Project Tiger, Project Elephant & Biosphere Reserves

Project Tiger was launched in 1973 under PM Indira Gandhi. Jim Corbett was the first Tiger Reserve. India now has 56 tiger reserves across 18 states (as of 2024). The National Tiger Conservation Authority (NTCA) manages it. Tiger Census happens every 4 years — India has around 3,682 tigers (2023 census). Project Elephant was launched in 1992 to protect Asian Elephants and their habitat. India has around 27,000 elephants. Biosphere Reserves are large areas meant for conservation of biodiversity. India has 18 Biosphere Reserves, of which 12 are part of UNESCO's World Network. Key ones: Nilgiri (first in India, 1986), Sundarbans, Gulf of Mannar, Nanda Devi, Pachmarhi, Simlipal, Great Nicobar. Exam tip: 'Nilgiri' is the answer whenever they ask about India's first biosphere reserve.

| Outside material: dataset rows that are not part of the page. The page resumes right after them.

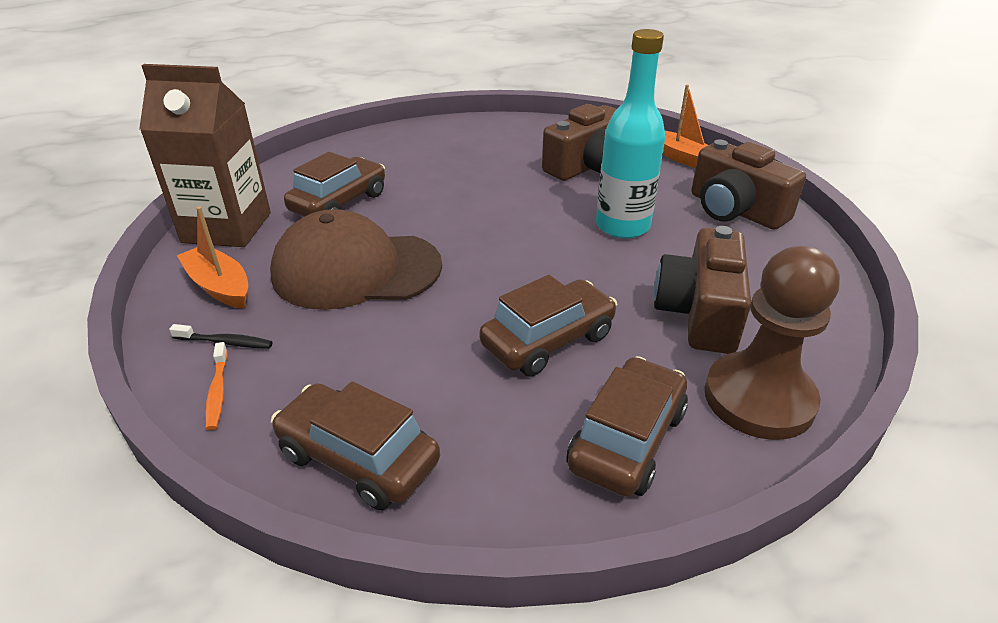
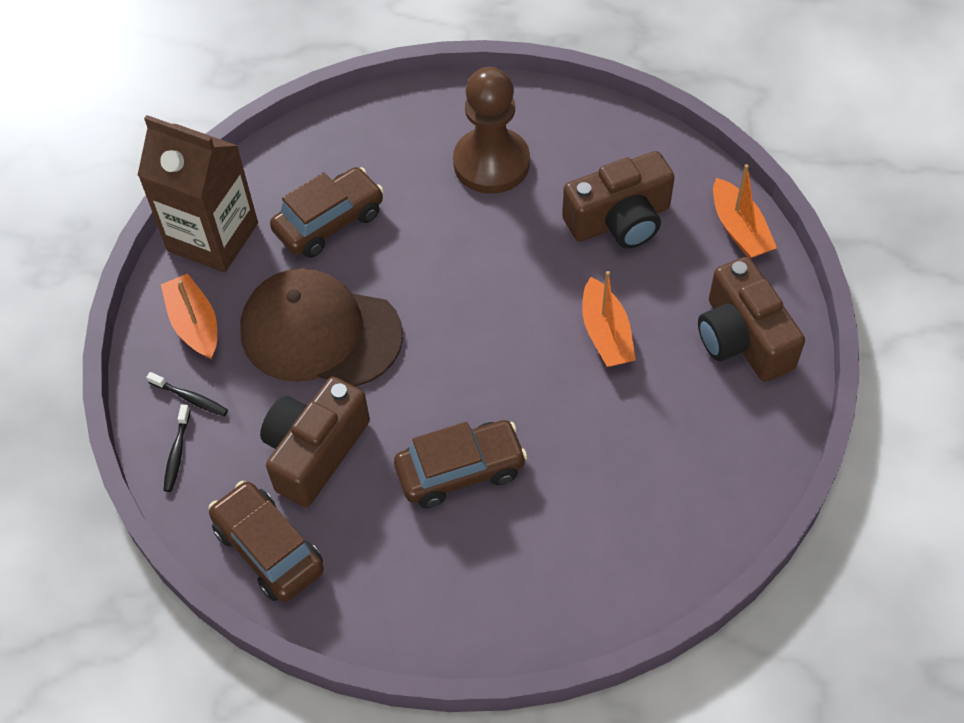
camera: 20 degrees right, 20 degrees up
(217, 392) = (177, 453): orange toothbrush -> black toothbrush
(622, 226) = (606, 334): turquoise bottle -> orange boat
(627, 440) = (476, 591): brown car -> none
(699, 313) = (614, 475): brown camera -> brown camera (315, 451)
(758, 398) = (607, 584): brown pawn -> brown pawn (491, 163)

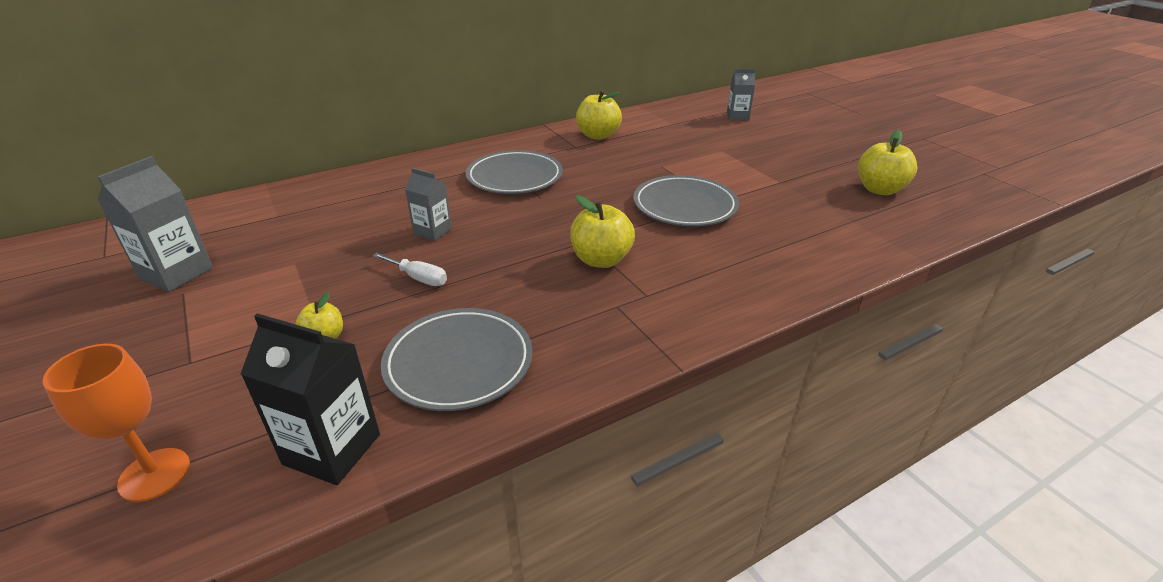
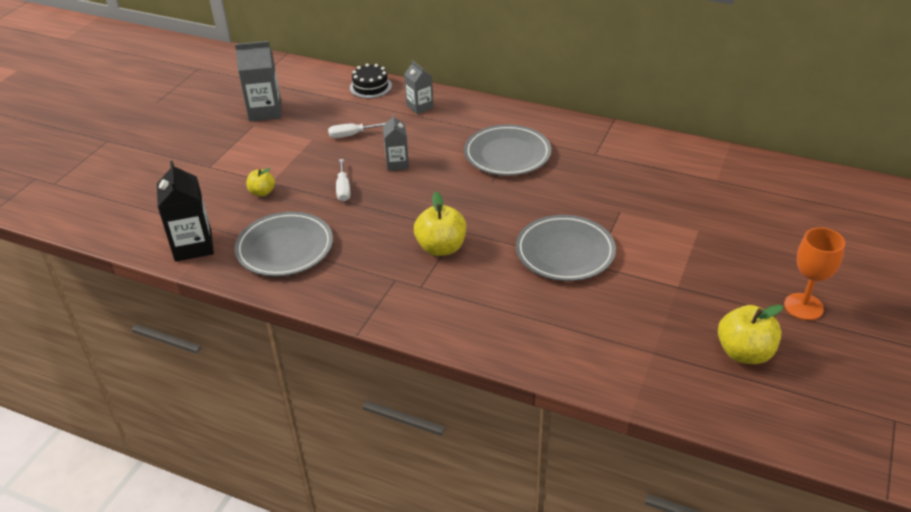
camera: 55 degrees right, 5 degrees up
(154, 474) = (142, 209): orange goblet -> orange goblet (803, 306)
(281, 196) = (370, 87): none -> black cake
(337, 237) = (351, 135): none -> white screwdriver
(598, 135) = (632, 154): yellow apple -> none
(737, 116) = (794, 209): grey carton -> grey carton (420, 107)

UNESCO World Heritage Natural Sites in India that you must remember: 1) Kaziranga (1985), 2) Manas (1985), 3) Keoladeo/Bharatpur Bird Sanctuary (1985) — Rajasthan, famous for Siberian Crane, 4) Sundarbans (1987), 5) Nanda Devi & Valley of Flowers (1988, extended 2005), 6) Western Ghats (2012), 7) Great Himalayan National Park (2014) — Himachal Pradesh. A common exam question: 'Which of these is NOT a UNESCO Natural Heritage Site in India?' Make sure you can identify all seven confidently.

Mnemonics: How to Remember Park-State Pairs Fast

Here are battle-tested memory tricks: For Uttarakhand's parks, remember 'JCV' — Jim Corbett, (Valley of) Flowers. For Assam, remember 'KM' — Kaziranga, Manas. For Kerala, remember 'PSB' — Periyar, Silent Valley, (and Eravikulam for Nilgiri Tahr). For Madhya Pradesh, remember 'KBP' — Kanha, Bandhavgarh, Panna. For the 'only' facts: Gir = ONLY Asiatic Lion, Kaziranga = MOST Rhinos, Hemis = LARGEST park, Corbett = OLDEST park, Keibul Lamjao = ONLY floating park, Sundarbans = LARGEST mangrove. Use the app's flashcard and quiz features to test yourself on these pairs. Even 5 minutes of daily practice on national parks will lock these facts into your long-term memory within a week.

National Parks is one of those topics where a small investment of effort gives huge returns in exams. You've just covered 20+ parks, Project Tiger, Project Elephant, Biosphere Reserves, and UNESCO sites — that's 90% of what gets asked. Save this article, revise the mnemonics twice, and these 2-4 marks are permanently yours. Remember, every single mark counts in competitive exams. The topper who beats you by 0.5 marks probably knew their national parks. Now, so do you. Go crush it!